According to a post on Mike Marek's Facebook page, the CAP will be conducting a nationwide communications exercise sometime between now and the 4th of July.
According to Marek: "Some time in the next few weeks, before July 4th, we will be conducting a national communications exercise. Of course, we will not announce the exact date ahead of time, but I am writing to advise you of the general scenario, so you can prepare. I told the region DCS-COMMs about this some time back, so hopefully many of you already know the general outline.
"The national elements of this exercise are driven by the need to ramp up our use of HF-ALE. Regions and Wing should lay their own plans for how you pursue the exercise internally, as long as you do not use commercial telecommunications systems.
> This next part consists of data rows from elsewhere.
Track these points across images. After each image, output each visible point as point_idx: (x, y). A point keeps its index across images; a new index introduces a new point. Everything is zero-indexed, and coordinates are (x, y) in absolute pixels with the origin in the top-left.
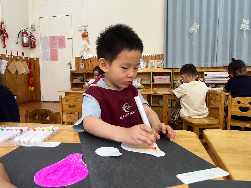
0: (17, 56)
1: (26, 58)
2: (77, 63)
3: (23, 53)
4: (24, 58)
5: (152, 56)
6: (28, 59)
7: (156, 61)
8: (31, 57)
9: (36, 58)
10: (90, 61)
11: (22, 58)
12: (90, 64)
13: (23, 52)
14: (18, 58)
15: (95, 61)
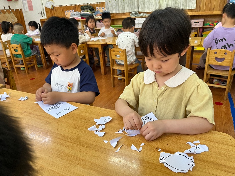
0: (4, 9)
1: (13, 10)
2: (47, 12)
3: (9, 7)
4: (10, 10)
5: (98, 3)
6: (15, 10)
7: (101, 8)
8: (17, 9)
9: (20, 9)
10: (55, 10)
11: (9, 10)
12: (55, 12)
13: (9, 5)
14: (5, 11)
15: (58, 10)
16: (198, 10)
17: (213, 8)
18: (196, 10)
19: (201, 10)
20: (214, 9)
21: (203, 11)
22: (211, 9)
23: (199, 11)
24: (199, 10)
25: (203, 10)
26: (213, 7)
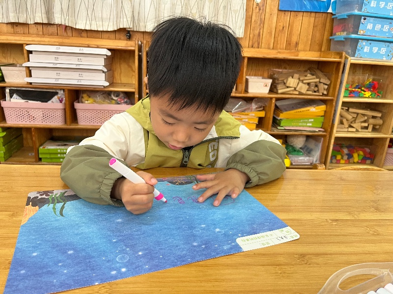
16: (256, 45)
17: (294, 43)
18: (250, 44)
19: (263, 45)
20: (297, 44)
21: (269, 48)
22: (290, 44)
23: (258, 48)
24: (259, 44)
25: (269, 44)
26: (294, 39)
"The exercise will begin with an e-mail. Wings will be asked to report readiness to deploy across wing boundaries, reporting specific bits of information. For example, number of air crews, ground teams, aircraft and ground team vehicles available to deploy to another wing, or something along those lines.
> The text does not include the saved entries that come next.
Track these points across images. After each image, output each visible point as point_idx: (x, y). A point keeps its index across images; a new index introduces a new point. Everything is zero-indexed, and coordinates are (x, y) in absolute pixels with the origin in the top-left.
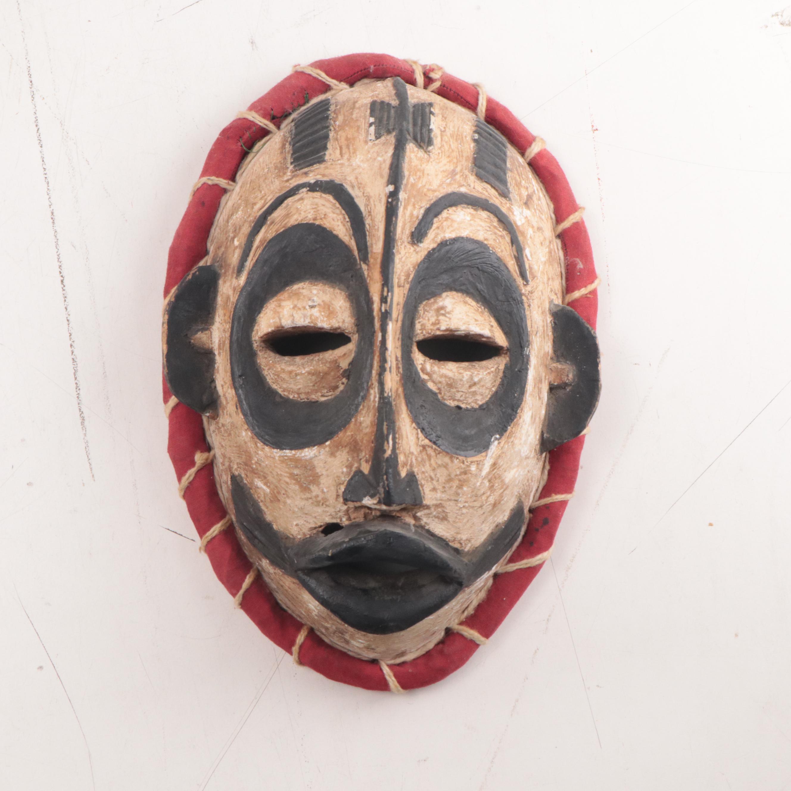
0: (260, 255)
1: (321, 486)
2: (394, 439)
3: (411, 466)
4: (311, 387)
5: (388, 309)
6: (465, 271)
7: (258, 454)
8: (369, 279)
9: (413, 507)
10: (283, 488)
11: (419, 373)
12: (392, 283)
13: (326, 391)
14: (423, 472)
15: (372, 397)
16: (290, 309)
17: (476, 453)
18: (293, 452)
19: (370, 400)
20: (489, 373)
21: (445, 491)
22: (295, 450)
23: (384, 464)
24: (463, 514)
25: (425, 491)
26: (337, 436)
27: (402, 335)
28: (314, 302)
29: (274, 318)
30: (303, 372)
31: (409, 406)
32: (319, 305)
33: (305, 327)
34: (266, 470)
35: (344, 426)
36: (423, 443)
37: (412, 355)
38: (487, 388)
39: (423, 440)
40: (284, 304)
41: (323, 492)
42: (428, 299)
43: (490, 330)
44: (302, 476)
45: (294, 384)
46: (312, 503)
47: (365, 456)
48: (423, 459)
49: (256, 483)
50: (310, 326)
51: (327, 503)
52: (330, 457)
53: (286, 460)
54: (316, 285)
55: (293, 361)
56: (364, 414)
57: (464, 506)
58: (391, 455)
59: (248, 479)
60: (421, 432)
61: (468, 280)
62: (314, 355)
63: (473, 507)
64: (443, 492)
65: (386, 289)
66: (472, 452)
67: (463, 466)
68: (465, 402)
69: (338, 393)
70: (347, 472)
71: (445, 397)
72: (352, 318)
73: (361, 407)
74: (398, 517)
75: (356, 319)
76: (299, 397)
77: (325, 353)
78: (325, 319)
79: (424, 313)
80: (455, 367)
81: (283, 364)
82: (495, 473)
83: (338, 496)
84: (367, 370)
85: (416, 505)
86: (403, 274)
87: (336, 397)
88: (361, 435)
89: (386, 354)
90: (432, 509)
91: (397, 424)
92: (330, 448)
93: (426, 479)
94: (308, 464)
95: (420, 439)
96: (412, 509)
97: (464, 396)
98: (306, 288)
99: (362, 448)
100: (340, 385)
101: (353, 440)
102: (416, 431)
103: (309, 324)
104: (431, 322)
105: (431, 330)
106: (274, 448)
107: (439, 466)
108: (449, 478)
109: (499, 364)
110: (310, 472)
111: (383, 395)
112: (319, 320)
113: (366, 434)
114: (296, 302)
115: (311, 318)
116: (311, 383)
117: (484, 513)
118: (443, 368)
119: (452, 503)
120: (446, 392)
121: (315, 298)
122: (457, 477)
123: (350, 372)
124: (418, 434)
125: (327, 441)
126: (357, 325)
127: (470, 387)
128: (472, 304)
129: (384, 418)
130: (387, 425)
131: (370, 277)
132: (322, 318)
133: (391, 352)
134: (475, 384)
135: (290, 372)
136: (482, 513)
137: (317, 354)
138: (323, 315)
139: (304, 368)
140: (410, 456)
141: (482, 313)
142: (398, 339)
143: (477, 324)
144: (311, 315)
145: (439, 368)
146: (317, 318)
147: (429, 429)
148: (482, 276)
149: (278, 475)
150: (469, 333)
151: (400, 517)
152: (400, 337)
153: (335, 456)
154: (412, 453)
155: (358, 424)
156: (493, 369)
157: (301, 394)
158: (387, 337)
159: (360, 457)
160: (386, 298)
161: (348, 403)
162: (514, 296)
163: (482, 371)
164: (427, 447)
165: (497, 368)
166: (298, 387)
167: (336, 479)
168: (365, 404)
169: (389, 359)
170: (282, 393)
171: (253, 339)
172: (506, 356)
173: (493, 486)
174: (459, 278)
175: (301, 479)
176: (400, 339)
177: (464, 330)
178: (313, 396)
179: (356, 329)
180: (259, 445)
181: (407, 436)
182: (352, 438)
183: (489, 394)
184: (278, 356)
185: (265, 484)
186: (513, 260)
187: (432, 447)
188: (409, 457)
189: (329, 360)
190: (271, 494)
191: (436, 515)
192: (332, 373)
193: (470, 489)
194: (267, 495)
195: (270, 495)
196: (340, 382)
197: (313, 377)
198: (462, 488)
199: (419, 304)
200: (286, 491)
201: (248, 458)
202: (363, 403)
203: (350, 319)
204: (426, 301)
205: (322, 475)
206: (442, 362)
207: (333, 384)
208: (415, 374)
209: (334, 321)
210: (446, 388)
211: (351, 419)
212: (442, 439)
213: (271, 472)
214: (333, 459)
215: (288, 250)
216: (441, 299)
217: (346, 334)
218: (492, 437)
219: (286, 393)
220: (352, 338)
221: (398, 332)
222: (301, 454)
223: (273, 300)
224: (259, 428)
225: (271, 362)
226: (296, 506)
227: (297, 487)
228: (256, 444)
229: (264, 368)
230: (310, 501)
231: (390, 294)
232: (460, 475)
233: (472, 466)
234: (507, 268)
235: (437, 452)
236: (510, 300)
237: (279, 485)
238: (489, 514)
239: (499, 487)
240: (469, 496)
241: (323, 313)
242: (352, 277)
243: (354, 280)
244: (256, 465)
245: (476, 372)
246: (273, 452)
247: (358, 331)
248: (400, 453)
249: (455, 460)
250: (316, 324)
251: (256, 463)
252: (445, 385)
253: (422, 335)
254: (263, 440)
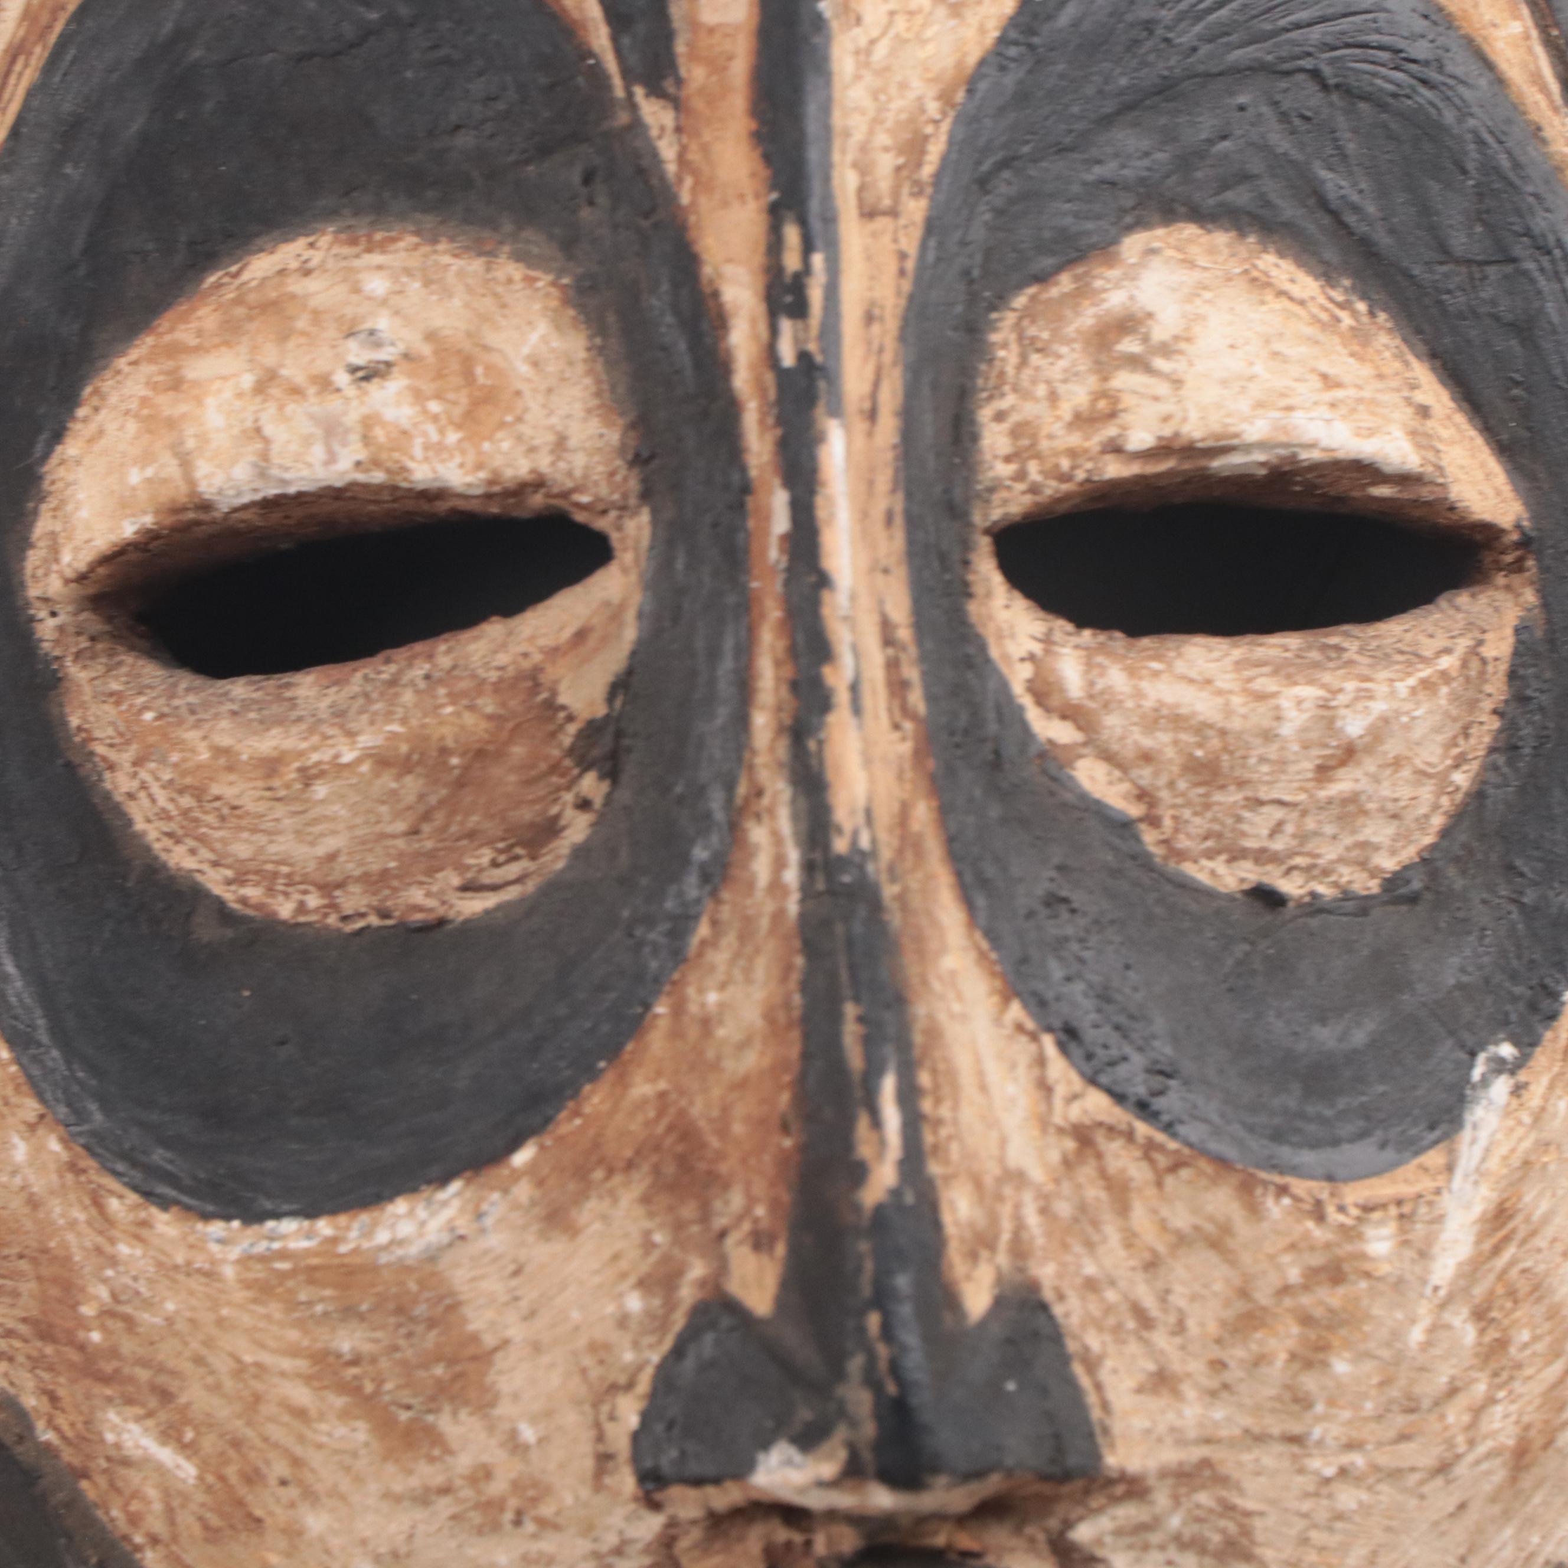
0: (30, 94)
1: (503, 1409)
2: (908, 1095)
3: (1020, 1250)
4: (400, 843)
5: (812, 347)
6: (1242, 99)
7: (113, 1261)
8: (689, 181)
9: (1046, 1489)
10: (276, 1446)
11: (1021, 709)
12: (828, 198)
13: (486, 855)
14: (1091, 1285)
15: (761, 868)
16: (240, 395)
17: (1389, 1154)
18: (324, 1227)
19: (751, 885)
20: (1427, 685)
21: (1226, 1387)
22: (333, 1211)
23: (864, 1246)
24: (1340, 1516)
25: (1111, 1396)
26: (577, 1113)
27: (909, 496)
28: (378, 345)
29: (146, 458)
30: (348, 757)
31: (981, 901)
32: (406, 356)
33: (335, 494)
34: (166, 1352)
35: (612, 1050)
36: (1075, 1112)
37: (973, 608)
38: (1422, 774)
39: (1074, 1097)
40: (197, 369)
41: (515, 1446)
42: (1042, 278)
43: (1413, 434)
44: (384, 1363)
45: (298, 832)
46: (454, 1517)
47: (747, 1212)
48: (1082, 1208)
49: (110, 1437)
50: (365, 486)
51: (547, 1510)
52: (544, 1236)
53: (283, 1276)
54: (382, 247)
55: (279, 699)
56: (722, 968)
57: (1343, 1472)
58: (896, 1193)
59: (61, 1421)
60: (1063, 1048)
61: (1264, 148)
62: (401, 654)
63: (1395, 1474)
64: (1213, 1394)
65: (792, 234)
66: (1363, 1152)
67: (1319, 1233)
68: (1298, 860)
69: (560, 865)
70: (649, 1314)
71: (1183, 843)
72: (609, 424)
73: (703, 930)
74: (967, 1554)
75: (633, 426)
76: (334, 906)
77: (466, 635)
78: (453, 437)
79: (1024, 361)
80: (1228, 662)
81: (224, 724)
82: (1504, 1271)
83: (604, 1460)
84: (723, 713)
85: (1066, 1476)
86: (883, 139)
87: (552, 887)
88: (716, 1092)
89: (826, 611)
90: (1162, 1499)
91: (920, 1010)
92: (540, 1183)
93: (1111, 1321)
94: (413, 1286)
95: (1061, 1091)
96: (1044, 1504)
97: (1290, 829)
98: (322, 267)
99: (724, 1168)
100: (570, 813)
101: (671, 1128)
102: (1033, 1047)
103: (361, 477)
104: (1066, 410)
105: (1072, 453)
106: (206, 1217)
107: (1181, 1241)
108: (1241, 1306)
109: (1479, 631)
110: (432, 1338)
111: (826, 847)
112: (419, 441)
113: (742, 1084)
114: (269, 356)
115: (367, 439)
116: (397, 815)
117: (1462, 1507)
118: (1156, 674)
119: (1270, 1457)
120: (1187, 814)
121: (383, 323)
122: (1288, 1302)
123: (619, 734)
124: (1041, 1061)
125: (515, 1144)
126: (638, 461)
127: (1324, 772)
128: (1296, 291)
129: (844, 975)
130: (860, 1019)
131: (696, 173)
132: (435, 437)
133: (853, 597)
134: (1349, 754)
135: (271, 766)
136: (1450, 1503)
137: (419, 647)
138: (435, 418)
139: (351, 734)
140: (1008, 1191)
141: (1359, 336)
142: (889, 519)
143: (1333, 405)
144: (368, 423)
145: (1132, 672)
146: (405, 433)
147: (1106, 1033)
148: (1341, 122)
149: (240, 1370)
150: (1293, 459)
151: (976, 1555)
152: (899, 506)
153: (572, 1231)
154: (1018, 1178)
155: (693, 1032)
156: (1446, 662)
157: (340, 885)
158: (821, 513)
159: (720, 1222)
160: (798, 285)
161: (626, 913)
162: (1539, 223)
163: (1383, 675)
164: (1100, 1138)
165: (1474, 651)
166: (321, 850)
167: (588, 1361)
168: (725, 912)
169: (841, 637)
170: (229, 895)
171: (33, 591)
172: (1516, 579)
173: (1502, 1344)
174: (1211, 142)
175: (379, 1382)
176: (899, 520)
177: (1261, 445)
178: (417, 895)
179: (634, 484)
180: (114, 1204)
181: (981, 1074)
182: (661, 1113)
183: (1436, 807)
184: (185, 679)
185: (169, 1435)
186: (1517, 17)
187: (1129, 1136)
188: (1000, 1198)
189: (493, 676)
190: (209, 1489)
191: (1187, 1534)
192: (518, 751)
193: (1368, 1366)
194: (185, 1497)
195: (200, 1497)
196: (569, 797)
197: (409, 780)
198: (1325, 1364)
199: (994, 308)
200: (296, 1462)
201: (54, 1291)
202: (709, 905)
203: (594, 425)
204: (1032, 290)
205: (505, 1343)
206: (1146, 642)
207: (527, 814)
208: (1000, 719)
209: (505, 445)
210: (1182, 785)
211: (647, 1007)
212: (1186, 1083)
213: (199, 1361)
214: (559, 1245)
215: (197, 53)
216: (1114, 273)
217: (580, 517)
218: (1473, 1054)
219: (253, 892)
220: (614, 537)
221: (884, 480)
222: (368, 1233)
223: (134, 354)
224: (106, 1105)
225: (149, 716)
226: (364, 1542)
227: (361, 1433)
228: (97, 1203)
229: (112, 755)
230: (445, 1506)
231: (818, 260)
232: (1306, 1288)
233: (1370, 1232)
234: (1488, 65)
235: (1162, 1161)
236: (1518, 251)
237: (249, 1433)
238: (1496, 1509)
239: (1539, 1347)
240: (1369, 1406)
241: (434, 407)
242: (588, 179)
243: (602, 200)
244: (103, 1328)
245: (1350, 686)
246: (204, 1239)
247: (646, 495)
248: (947, 1179)
249: (1270, 1202)
250: (404, 469)
251: (107, 1313)
252: (1176, 769)
253: (1020, 487)
254: (137, 1175)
"After collecting the information (without using the commercial infrastructure) wings will use radio to deliver the information to one of the two formal National Command Net (NCN) stations in their region, using formal traffic. The National Command Net stations will deliver the messages to AVS during the day and/or to a special National Headquarters station during evening hours. Messages will be received during certain pre-announced hours for a certain number of days. We will not announce in advance the geographic location of this special "evening hours" station.
"Wings should be prepared to operate HF-ALE, either from a regular existing station, or from a temporary RDP station. Only formally-appointed NCN stations should sound on the NCN frequencies, designated Net 1 in the standard frequency load of CAP's HF radios.
"This structure obviously leaves a lot of discretion to the regions and wings as to how you internally distribute the request for information and receive it back. I encourage you to include as many of your members as possible using HF, VHF, and even ISR radios."
So to my regular HF monitoring team, time to gear up on the CAP HF nets and watch for some activity in the near future.